Elle qui a si bien joué les douloureuses, les enfermées, les victimes adore s'amuser, rencontrer des gens différents « Je suis très sociable mais j' aime aussi être seule. Je passe d'un état à un autre avec une grande dextérité et j'adore ça ! Quelqu'un a dit: "Le bonheur ne réside jamais dans un état. mais dans le passage d'un état à un autre." » Fragile et dure, légère et grave, présente et absente, passive et volontaire, orgueilleuse et modeste... Isabelle se meut dans les contradictions comme un goujon dans l'eau. Calculatrice ou instinctive ? Elle a trouvé cette jolie formule: « L'instinct est le calcul invisible de l'instant. » Quant à sa réputation d'actrice «intello», elle rit: « Cela prouve à quel degré d'obscurantisme on nous situe ! » Son ethique, ses croyances, ses valeurs ? Elle riposte: « Vous vous rendez compte! Vous nous voulez à la fois sociologues, philosophes, théologiens, psychiatres, nous n'avons pas droit à l'erreur. C'est un malentendu total ! »

Reine de l'esquive? Non: simplement, elle sait que les choses sont multiples, fugaces, les mots équivoques et pervers. On lui dit qu'on voudrait écrire, à la fin de son portrait: « Tout ce que vous venez de lire sur Isabelle Huppert est vrai; le contraire aussi. » Cette conclusion n'a pas l'air de lui deplaire. « L' écran, ça fait écran, non ? »

SYLVIE DE NUSSAC

 


L'amour à "L'Ecole de la chair"

 

Encore une histoire d'amour ? Oui mais pas comme les autres... Né de regards échangés, dans un bar gay, un coup de foudre entre une femme, Dominique, la quarantaine aisée, et un jeune gigolo, Quentin. Il faudra bien que ça finisse, que Quentin en aime une autre, que Dominique recolle ses morceaux. Il y a de la chair, un eu, dans cette "Ecole de la chair" mais Benoît Jacquot filme surtout, amoureusement, l'inépuisable paysage sous ciel changeant qu'est le visage d'Isabelle Huppert. Et ce voyage est bouleversant. Ce mois-ci, Isabelle Huppert commence le tournage de "Saint-Cyr" de Patricia Mazuy, où elle incarne Madame de Maintenon. Après l'école de la chair, l' école de la vertu...

 

Sa chrono

1953 Une star est née.

1971 Première apparition à l'écran dans "Faustine ou le bel été" de Nina Companeez.
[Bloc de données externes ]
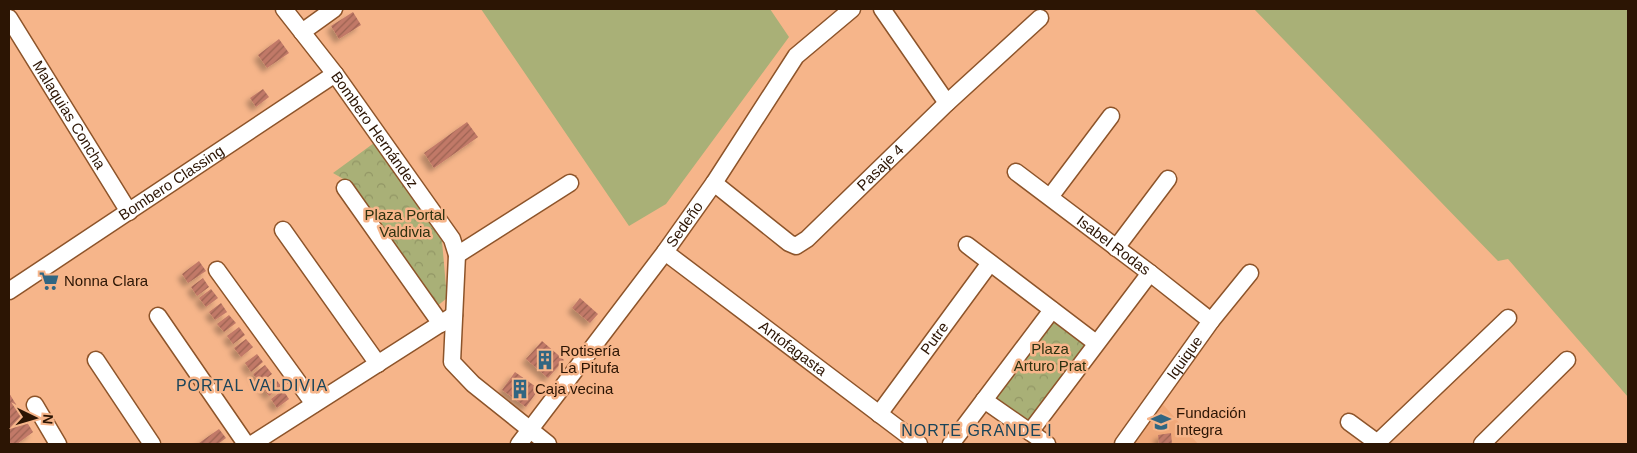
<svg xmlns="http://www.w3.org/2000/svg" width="1637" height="453" font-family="Helvetica,sans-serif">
<defs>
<pattern id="forest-crowns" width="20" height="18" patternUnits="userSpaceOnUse" patternTransform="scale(1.25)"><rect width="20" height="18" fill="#a9b077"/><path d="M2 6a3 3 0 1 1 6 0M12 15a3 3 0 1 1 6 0" fill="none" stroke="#929665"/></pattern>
<pattern id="building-hatch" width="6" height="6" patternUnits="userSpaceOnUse" patternTransform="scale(1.25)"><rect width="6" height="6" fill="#c17967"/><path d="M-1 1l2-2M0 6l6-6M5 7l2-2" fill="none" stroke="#9d6253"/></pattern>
<filter id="shadow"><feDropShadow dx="-4.5" dy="4.5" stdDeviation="2.5" flood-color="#0004"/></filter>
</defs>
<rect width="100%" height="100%" fill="#f6b58a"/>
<path fill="#f0a879" d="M1159,400l39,44h-69z"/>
<path fill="#a9b077" d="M481,9h289l19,28 -123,167 -37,22z
M1254,9h374v388l-120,-138 -10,2z"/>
<path fill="url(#forest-crowns)" d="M374,143l59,81 9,17 5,57 -11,9 -91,-127 -12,-7z
M1055,319l29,21 1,11 -54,72 -38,-26 46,-65z"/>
<path fill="url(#building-hatch)" filter="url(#shadow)" d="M353,12l8,13 -22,14 -8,-13z
M279,39l10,14 -22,15 -9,-13z
M263,89l6,8 -13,10 -6,-9z
M467,122l11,15 -44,31 -10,-15z
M199,261l7,10 -18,12 -6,-9z
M203,278l6,9 -12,9 -6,-9z
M211,289l7,9 -12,9 -7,-9z
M580,298l18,16 -8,9 -18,-15z
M221,303l6,9 -12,8 -6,-8z
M229,315l7,8 -12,9 -7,-8z
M239,327l6,8 -12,9 -6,-8z
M246,339l7,8 -12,10 -7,-9z
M542,341l22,19 -16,18 -22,-19z
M257,354l6,8 -12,10 -6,-9z
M265,365l7,9 -12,9 -7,-9z
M515,372l24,17 -13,18 -24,-17z
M275,378l6,8 -12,10 -7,-9z
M283,390l6,9 -12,9 -6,-9z
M9,393l24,39 -16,12h-8z
M219,429l7,9 -8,6h-18l-1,-1z
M1171,433l1,11h-13l-1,-9z"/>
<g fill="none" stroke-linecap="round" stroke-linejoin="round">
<defs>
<g id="minor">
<path id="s1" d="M284,9l51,65 117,165 5,16 -5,107 21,22 75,60"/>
<path d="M882,9l65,94"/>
<path id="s2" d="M9,18l120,194"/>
<path d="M302,32l32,-23"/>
<path id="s3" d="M1016,172l134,101 61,48"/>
<path id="s4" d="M714,183l75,60 7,3 11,-7 140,-136 93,-85"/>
<path d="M345,188l96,136"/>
<path d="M1050,197l61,-81"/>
<path d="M283,230l95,134"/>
<path d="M967,245l129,98"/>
<path d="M1116,248l52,-69"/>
<path id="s5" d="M665,252l254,192"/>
<path d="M457,255l113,-72"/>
<path d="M217,270l97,134"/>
<path id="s6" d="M9,291l326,-217"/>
<path d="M158,316l88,128"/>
<path d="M96,360l56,84"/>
<path d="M984,400l63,44"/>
<path d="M35,405l23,39"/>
<path id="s7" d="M879,414l111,-151"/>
<path d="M1349,422l30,22"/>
<path d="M1030,432l120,-159"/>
<path d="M1377,443l131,-125"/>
<path d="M252,444l202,-129"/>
<path id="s8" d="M519,444l146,-192 49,-69 82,-127 56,-47"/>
<path d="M951,444l101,-134"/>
<path id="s9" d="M1123,444l88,-123 39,-48"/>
<path d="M1482,444l85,-84"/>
</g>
</defs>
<use href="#minor" stroke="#8d542a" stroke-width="19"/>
<use href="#minor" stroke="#fff" stroke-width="16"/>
</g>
<defs>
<symbol id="supermarket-bare" viewBox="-9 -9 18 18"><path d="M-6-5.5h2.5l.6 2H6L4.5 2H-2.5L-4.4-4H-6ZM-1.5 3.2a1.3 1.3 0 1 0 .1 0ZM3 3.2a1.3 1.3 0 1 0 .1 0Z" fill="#316682" stroke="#f6b58a" stroke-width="2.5" paint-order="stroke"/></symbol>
<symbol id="building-bare" viewBox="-9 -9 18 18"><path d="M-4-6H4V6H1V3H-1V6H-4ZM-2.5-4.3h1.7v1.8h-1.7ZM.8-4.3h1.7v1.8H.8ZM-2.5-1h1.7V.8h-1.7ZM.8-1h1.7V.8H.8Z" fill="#316682" stroke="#f6b58a" stroke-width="2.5" paint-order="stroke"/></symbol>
<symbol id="school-bare" viewBox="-9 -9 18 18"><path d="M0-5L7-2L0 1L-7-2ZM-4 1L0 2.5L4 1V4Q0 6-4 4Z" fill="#316682" stroke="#f6b58a" stroke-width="2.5" paint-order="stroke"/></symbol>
</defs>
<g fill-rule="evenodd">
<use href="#supermarket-bare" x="35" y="267" width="28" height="28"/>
<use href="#building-bare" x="531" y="346" width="28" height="28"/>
<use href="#building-bare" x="506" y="375" width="28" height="28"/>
<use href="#school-bare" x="1147" y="408" width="28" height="28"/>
</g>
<g text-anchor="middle" stroke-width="5" stroke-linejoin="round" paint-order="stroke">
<g font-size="15" fill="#2c1504" stroke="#f6b58a">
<text dy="5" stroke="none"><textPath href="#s2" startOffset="114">Malaquias Concha</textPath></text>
<text dy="5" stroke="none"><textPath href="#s1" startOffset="151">Bombero Hernández</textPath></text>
<text dy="5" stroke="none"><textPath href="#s4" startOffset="219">Pasaje 4</textPath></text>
<text dy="5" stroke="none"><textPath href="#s6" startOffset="195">Bombero Classing</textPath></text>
<text dy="5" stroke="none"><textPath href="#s8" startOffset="275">Sedeño</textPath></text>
<text dy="5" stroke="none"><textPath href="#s3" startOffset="122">Isabel Rodas</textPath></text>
<text dy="5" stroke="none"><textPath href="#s7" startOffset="94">Putre</textPath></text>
<text dy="5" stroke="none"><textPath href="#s5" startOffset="160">Antofagasta</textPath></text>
<text dy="5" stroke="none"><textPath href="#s9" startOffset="106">Iquique</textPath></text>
</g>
<g font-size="15" fill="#2f3210" stroke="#f6b58a">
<text x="405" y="220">Plaza Portal<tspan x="405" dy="17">Valdivia</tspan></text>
<text x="1050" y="354">Plaza<tspan x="1050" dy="17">Arturo Prat</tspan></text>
</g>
<g font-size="15" fill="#2c1504" stroke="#f6b58a" text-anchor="start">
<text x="64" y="286">Nonna Clara</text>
<text x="560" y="356">Rotisería<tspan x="560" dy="17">La Pitufa</tspan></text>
<text x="535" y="394">Caja vecina</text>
<text x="1176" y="418">Fundación<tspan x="1176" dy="17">Integra</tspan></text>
</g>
<g font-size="16" letter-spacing="1" fill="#1a445a" stroke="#f6b58a">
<text x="252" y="391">PORTAL VALDIVIA</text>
<text x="977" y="436">NORTE GRANDE I</text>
</g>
</g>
<rect width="1637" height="453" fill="none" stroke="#2c1504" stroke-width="20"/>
<g transform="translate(35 418) rotate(95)" stroke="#f6b58a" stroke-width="4" paint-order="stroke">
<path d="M0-4L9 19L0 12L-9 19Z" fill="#2c1504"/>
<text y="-8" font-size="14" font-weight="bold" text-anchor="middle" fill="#2c1504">N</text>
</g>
</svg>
1976 "La Dentellière", de Claude Goretta, la lance sur orbite.

1978 Prix d'interprétation à Cannes pour "Violette Nozière", de Claude Chabrol (partagé avec Jill Clayburgh pour "Une femme libre".

1996 César de la meilleure actrice pour "la Cérémonie" de Chabrol.

1998 Elle préside le Festival de Cannes où est présenté "1'Ecole de la chair" de Benoît Jacquot.

1999 Le 6 mars, elle présidera la 24è Nuit des Césars.


"Je mens la plupart du temps"

 

Qu'aimeriez-vous changer en vous ? Rien.

Quel talent supplémentaire aimeriez-vous posséder ? L'art de la dissimulation.

A quel bien matériel êtes-vous le plus attachée ? A ma brosse à dents.

Qu'aimeriez-vous transmettre à vos enfants ? Le goût du bonheur.

Qu'est-ce qui vous amuse dans la vie ? Observer les gens.

Quel trait de caractère vous attire le plus ? La douceur.

Vous arrive-t-il de mentir ? La plupart du temps.

Etes-vous égoïste ? Non. Je suis égocentrique. On peut être centré sur soi et prendre les autres en compte... fût-ce pour les ramener vers soi !

Avez-vous des regrets ? Hélas, oui, d'autant plus bêtes qu'il s'agit de choses totalement insignifiantes.

Votre citation favorite ? « La lucidité est la blessure la plus proche du soleil » (René Char).